Here's a piece of sample code I wrote to microbenchmark the speed of a function call on Mac OS X. I've removed the function body in order to simply show the overall technique.

/* foo.cpp */
#include <stdio.h>
#include <mach/mach_time.h>

int testfunc(int arg1, int arg2);

int main(int, const char **)
{
    struct mach_timebase_info  tb;
    uint64_t   start, stop, elapsed;
    double     seconds;
    const int  iterations = 300000000;
    int result = 0;

    mach_timebase_info(&tb);

    // Run the test.
    start = mach_absolute_time();
    for (int i=0; i<iterations; ++i)
        result = testfunc(result,i);
    stop = mach_absolute_time();
    elapsed = stop - start;

    // Print results.
    seconds = ((double)elapsed * tb.denom / tb.numer) / (1000*1000*1000);
    printf("%d iterations = %0.9lf seconds\n", iterations, seconds);
    printf("1 iteration = %0.9lf seconds\n", seconds/iterations);
    return 0;
}
/* bar.cpp */
int testfunc(int, int)
{
    return 0;
}

Notice how the function that it's calling is in a completely different source file? That's because on my first attempt gcc's inlining optimizer actually completely eliminated the function call. This was only visible upon inspecting the disassembly (step 6). Putting the target function in another module was the easiest way to stop the function from being inlined. (Yes, I tried -fno-inline and __attribute__((noinline)). Neither has the desired effect.)

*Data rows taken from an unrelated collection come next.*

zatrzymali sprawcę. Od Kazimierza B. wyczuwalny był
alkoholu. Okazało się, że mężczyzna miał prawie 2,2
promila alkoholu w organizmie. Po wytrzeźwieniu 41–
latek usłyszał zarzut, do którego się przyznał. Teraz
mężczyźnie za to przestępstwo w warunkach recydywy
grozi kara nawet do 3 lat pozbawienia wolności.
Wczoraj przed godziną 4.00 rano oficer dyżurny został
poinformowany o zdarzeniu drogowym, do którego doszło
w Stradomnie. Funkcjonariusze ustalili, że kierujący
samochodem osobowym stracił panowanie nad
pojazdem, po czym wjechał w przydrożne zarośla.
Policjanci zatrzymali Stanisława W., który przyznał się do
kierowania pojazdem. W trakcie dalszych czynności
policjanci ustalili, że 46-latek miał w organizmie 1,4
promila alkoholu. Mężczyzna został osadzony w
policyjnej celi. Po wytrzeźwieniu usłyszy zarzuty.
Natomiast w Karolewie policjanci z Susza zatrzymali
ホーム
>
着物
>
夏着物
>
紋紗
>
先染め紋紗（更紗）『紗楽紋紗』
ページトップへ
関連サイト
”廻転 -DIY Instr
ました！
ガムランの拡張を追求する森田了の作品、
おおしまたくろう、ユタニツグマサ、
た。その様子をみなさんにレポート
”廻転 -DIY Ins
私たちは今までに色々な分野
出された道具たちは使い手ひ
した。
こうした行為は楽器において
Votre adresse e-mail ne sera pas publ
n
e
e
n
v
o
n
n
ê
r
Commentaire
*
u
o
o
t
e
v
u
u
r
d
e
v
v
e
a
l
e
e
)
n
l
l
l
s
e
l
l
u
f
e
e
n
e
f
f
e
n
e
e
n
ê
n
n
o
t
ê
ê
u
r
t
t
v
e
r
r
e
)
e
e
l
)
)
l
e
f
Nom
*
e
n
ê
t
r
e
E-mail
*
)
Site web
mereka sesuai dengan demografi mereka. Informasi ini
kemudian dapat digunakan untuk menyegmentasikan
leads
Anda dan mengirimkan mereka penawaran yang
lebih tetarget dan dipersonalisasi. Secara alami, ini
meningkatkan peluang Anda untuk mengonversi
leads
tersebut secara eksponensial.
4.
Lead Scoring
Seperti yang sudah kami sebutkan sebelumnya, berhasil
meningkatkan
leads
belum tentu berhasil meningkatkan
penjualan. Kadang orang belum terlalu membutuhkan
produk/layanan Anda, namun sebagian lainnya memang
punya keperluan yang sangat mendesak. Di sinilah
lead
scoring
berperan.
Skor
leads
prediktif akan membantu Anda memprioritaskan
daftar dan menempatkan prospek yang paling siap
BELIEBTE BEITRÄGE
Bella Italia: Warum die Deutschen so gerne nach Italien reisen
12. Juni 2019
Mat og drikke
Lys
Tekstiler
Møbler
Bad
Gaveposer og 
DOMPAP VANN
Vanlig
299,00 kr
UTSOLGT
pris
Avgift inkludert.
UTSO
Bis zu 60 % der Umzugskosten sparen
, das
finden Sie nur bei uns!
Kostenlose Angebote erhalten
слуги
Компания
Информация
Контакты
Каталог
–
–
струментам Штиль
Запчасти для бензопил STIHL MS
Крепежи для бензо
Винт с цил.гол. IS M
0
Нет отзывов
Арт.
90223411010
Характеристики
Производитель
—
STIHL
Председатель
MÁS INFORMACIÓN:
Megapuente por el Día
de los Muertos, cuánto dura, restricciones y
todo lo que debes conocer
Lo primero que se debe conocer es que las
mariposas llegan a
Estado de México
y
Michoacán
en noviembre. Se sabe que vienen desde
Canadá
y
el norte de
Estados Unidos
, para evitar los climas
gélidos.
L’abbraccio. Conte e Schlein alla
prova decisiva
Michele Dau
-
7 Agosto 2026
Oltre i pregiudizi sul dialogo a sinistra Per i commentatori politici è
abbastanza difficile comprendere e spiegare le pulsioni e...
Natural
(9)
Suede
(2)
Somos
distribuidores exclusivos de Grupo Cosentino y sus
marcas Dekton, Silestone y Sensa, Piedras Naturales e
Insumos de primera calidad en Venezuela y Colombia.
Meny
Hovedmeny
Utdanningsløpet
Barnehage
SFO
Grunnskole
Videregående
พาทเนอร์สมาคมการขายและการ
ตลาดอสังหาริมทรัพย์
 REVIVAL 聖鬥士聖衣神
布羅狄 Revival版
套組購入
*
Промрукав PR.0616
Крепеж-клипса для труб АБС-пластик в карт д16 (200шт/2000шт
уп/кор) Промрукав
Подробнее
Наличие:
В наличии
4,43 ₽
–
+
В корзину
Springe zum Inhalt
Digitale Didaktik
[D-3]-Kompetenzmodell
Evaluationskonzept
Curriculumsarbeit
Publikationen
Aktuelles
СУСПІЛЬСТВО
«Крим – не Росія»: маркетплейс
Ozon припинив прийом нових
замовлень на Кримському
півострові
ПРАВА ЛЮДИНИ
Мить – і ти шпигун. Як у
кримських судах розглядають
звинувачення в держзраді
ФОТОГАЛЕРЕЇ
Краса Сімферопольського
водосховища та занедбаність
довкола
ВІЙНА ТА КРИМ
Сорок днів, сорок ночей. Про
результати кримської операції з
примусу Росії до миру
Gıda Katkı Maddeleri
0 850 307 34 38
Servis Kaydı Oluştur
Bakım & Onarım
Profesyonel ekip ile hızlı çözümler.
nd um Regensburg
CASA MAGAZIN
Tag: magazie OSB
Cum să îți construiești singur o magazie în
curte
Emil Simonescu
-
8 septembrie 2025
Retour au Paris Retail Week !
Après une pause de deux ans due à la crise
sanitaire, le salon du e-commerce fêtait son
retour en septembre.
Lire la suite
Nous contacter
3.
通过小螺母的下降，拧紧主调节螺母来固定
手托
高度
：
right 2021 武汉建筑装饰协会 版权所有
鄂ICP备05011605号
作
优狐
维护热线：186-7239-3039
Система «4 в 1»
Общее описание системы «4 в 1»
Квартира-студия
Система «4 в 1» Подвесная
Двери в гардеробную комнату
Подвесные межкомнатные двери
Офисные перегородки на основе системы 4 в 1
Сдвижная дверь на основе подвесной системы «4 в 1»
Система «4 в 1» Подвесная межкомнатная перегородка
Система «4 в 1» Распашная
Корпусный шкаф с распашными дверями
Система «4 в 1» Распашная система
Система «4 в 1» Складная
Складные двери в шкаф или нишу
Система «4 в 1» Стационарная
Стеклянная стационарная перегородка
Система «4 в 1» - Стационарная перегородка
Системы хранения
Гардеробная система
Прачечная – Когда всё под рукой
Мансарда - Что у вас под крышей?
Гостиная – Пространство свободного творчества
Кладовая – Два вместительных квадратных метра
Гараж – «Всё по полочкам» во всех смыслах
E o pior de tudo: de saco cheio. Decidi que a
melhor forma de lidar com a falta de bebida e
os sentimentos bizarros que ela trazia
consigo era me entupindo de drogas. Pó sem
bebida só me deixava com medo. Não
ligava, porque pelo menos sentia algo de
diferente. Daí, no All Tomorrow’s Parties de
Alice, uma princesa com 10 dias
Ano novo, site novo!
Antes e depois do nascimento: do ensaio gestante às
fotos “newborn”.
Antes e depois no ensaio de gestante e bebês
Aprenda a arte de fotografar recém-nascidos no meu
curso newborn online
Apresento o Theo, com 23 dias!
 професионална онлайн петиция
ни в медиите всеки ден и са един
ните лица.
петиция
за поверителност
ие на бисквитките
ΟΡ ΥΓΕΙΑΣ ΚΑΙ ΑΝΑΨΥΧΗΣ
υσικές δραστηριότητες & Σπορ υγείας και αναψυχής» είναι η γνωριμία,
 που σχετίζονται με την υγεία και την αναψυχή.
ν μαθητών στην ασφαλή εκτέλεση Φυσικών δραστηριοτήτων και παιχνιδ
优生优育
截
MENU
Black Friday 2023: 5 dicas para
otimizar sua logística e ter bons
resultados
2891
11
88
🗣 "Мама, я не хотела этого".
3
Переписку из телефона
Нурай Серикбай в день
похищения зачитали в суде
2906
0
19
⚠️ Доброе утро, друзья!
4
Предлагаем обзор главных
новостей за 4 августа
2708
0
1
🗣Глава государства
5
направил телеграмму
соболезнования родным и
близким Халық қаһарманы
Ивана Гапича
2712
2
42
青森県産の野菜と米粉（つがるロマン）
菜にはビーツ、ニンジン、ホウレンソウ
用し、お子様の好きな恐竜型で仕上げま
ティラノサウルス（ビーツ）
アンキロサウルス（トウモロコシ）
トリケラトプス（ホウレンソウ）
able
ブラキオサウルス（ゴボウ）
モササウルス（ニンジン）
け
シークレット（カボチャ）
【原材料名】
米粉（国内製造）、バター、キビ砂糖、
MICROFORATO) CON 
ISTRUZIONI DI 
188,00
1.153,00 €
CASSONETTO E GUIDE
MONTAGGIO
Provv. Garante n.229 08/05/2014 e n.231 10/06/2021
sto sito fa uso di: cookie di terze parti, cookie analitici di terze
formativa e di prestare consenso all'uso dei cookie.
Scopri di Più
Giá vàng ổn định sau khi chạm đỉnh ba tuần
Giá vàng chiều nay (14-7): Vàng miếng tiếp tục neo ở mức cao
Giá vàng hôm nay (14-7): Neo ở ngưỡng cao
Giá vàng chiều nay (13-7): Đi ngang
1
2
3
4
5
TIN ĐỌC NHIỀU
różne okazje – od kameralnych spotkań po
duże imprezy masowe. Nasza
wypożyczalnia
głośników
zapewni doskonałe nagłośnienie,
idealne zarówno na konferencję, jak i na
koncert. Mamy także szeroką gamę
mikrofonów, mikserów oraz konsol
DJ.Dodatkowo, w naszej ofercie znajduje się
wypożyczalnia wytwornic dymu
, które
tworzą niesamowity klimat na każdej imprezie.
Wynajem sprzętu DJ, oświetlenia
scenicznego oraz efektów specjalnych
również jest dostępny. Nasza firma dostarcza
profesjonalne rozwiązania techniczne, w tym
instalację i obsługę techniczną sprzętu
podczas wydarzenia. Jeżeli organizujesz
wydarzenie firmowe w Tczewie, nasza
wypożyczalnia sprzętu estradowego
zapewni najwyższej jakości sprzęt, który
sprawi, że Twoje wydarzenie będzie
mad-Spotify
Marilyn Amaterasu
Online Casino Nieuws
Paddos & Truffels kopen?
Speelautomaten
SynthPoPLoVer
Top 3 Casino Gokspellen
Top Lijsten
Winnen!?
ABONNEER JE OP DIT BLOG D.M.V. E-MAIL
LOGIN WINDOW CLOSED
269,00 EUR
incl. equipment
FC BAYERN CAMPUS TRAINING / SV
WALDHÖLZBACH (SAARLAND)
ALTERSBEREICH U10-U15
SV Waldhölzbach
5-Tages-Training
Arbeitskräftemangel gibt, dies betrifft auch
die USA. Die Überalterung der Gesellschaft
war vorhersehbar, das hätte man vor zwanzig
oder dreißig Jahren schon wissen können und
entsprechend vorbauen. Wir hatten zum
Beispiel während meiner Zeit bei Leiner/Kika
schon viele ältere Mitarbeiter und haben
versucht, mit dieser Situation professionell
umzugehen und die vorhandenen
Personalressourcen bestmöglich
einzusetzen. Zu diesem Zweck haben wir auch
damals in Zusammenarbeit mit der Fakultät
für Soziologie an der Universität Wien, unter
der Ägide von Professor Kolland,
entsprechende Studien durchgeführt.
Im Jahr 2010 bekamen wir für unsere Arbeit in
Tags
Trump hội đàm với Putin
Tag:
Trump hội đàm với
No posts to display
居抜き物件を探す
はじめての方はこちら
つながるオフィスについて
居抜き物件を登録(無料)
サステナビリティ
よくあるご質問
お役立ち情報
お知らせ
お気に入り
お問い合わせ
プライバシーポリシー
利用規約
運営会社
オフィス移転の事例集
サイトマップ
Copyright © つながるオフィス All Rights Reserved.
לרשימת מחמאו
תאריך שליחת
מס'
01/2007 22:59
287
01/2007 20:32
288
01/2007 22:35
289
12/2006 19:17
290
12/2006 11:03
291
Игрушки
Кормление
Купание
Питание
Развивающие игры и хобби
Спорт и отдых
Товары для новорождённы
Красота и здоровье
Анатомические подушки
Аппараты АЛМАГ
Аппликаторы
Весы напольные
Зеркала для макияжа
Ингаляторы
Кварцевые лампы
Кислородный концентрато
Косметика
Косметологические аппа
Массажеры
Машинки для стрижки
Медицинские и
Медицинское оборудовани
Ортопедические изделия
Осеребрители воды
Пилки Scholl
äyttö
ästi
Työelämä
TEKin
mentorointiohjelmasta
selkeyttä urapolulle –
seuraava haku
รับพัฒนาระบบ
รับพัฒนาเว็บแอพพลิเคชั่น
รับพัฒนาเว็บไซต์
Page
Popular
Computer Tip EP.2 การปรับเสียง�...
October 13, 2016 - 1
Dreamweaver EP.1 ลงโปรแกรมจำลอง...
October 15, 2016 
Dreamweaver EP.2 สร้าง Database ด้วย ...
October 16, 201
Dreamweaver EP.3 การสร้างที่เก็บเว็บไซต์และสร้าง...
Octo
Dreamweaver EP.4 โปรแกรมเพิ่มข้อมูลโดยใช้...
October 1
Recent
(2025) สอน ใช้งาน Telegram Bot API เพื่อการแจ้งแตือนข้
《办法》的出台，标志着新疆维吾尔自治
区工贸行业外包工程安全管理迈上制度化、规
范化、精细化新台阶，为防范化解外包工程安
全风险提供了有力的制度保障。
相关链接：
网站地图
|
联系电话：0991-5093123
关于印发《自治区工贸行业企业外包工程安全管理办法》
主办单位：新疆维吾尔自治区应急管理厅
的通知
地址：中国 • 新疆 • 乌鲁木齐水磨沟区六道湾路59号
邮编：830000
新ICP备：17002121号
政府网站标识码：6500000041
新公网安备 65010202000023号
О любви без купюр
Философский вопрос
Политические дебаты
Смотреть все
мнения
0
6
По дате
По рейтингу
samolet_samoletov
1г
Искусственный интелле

I've chosen to ignore the overhead of the loop itself in this measurement. It's essentially negligible for most types of microbenchmarks. Furthermore, as long as you wind up comparing the result against another test run with identical loop overhead, it will simply cancel from both sides of the equation.

So that's it. Anyone have any interesting situations where you've found that you needed to run a microbenchmark? Does your technique differ from mine? Found any unexpected results? Let me know in the comments.